Fig. 6. Conserved interactions of TreX-like toxins with thioredoxins.

a Cladogram of TreX toxin homologs (n = 2195). TreX-like (n = 1027) and Scabin-like (n = 707) clades are suggested based on the absence or the presence of potential disulfide bridge at the C-terminus respectively. b Structure of TreX (red) bound to TrxA (purple) is superimposed to the structure of the toxin Scabin (gray, PDB code: 6VV4). Scabin residues involved in disulfide bridge formation (C176 and C190) align with residues R118 and T130 of TreX, as shown in the zoom-in (right panel). c AlphaFold predicted models of TreX and Scabin-toxin homologs in complex with their cognate thioredoxins. X. bovienii complex (left, colored in red) was solved by X-ray crystallography and aligned to models of homologs from Pseudomonas spp.
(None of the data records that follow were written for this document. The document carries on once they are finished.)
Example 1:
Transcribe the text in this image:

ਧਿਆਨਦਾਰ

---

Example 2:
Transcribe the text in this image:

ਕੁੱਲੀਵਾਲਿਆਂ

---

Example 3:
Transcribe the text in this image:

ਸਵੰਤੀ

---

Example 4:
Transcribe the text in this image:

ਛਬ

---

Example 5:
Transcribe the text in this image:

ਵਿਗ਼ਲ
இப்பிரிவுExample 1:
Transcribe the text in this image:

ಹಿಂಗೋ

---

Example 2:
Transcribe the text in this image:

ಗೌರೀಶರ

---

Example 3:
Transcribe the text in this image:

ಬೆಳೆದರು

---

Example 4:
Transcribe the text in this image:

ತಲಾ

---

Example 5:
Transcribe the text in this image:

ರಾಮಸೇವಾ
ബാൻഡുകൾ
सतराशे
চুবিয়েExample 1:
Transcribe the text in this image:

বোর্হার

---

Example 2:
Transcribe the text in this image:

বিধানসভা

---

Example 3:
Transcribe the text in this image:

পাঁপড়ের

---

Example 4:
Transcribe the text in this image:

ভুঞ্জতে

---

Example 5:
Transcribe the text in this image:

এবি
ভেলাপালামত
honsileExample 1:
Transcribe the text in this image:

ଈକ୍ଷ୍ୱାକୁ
All AlphaFold prediction statistics are provided in Supplementary Fig. 11 and Supplementary Table 5. d Amino acid sequence alignments of TreX and Scabin toxin homologs. Active site residues are boxed in red, C-terminal extensions interacting with thioredoxins are boxed in blue, cysteines are highlighted in yellow.

Fig. 7. Proposed model for TrxA binding and toxicity of TreX.
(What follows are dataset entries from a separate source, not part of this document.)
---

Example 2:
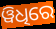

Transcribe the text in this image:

ୱିଧିରେ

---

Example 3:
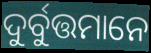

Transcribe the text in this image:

ଦୁର୍ବୁତ୍ତମାନେ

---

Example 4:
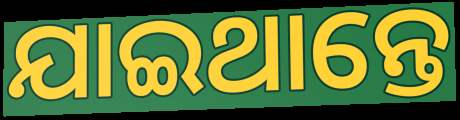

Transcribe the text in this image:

ଯାଇଥାନ୍ତେ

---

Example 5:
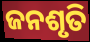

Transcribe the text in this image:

ଜନଶୃତି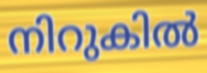
നിറുകിൽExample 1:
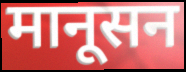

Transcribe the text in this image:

मानूसन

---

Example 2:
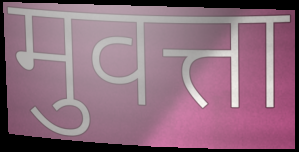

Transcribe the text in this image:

मुवत्ता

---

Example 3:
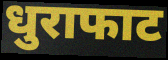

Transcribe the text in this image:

धुराफाट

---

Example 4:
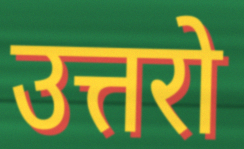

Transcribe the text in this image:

उत्तरो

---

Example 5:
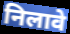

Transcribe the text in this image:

निलावेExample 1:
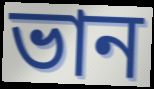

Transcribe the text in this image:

ভান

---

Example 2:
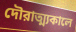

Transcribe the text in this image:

দৌরাত্ম্যকালে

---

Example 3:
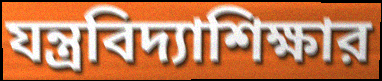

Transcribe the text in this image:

যন্ত্রবিদ্যাশিক্ষার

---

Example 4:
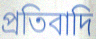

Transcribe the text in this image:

প্রতিবাদি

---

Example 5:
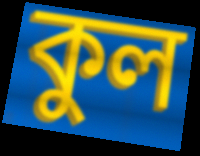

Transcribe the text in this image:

কুল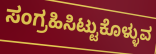
ಸಂಗ್ರಹಿಸಿಟ್ಟುಕೊಳ್ಳುವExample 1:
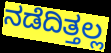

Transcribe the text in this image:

ನಡೆದಿತ್ತಲ್ಲ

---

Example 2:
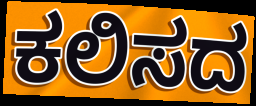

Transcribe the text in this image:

ಕಲಿಸದ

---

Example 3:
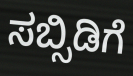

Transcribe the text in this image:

ಸಬ್ಸಿಡಿಗೆ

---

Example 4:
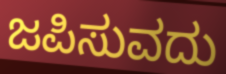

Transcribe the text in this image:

ಜಪಿಸುವದು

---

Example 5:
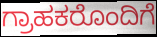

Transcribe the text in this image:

ಗ್ರಾಹಕರೊಂದಿಗೆ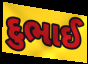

a Structural comparison of the TrxA (purple) binding to its substrate PAPS (left, PDB code: 2O8V), its client T7 polymerase (middle, PDB code: 6P7E), and TreX toxin (right). TrxA is shown in purple, PAPS in pink, T7 polymerase in cyan, DNA in gray, TreX in red, and TriX in green. b Model of secretion of TreX (red), activation by TrxA (purple), and growth inhibition by ADP-ribosylation of FtsZ (blue).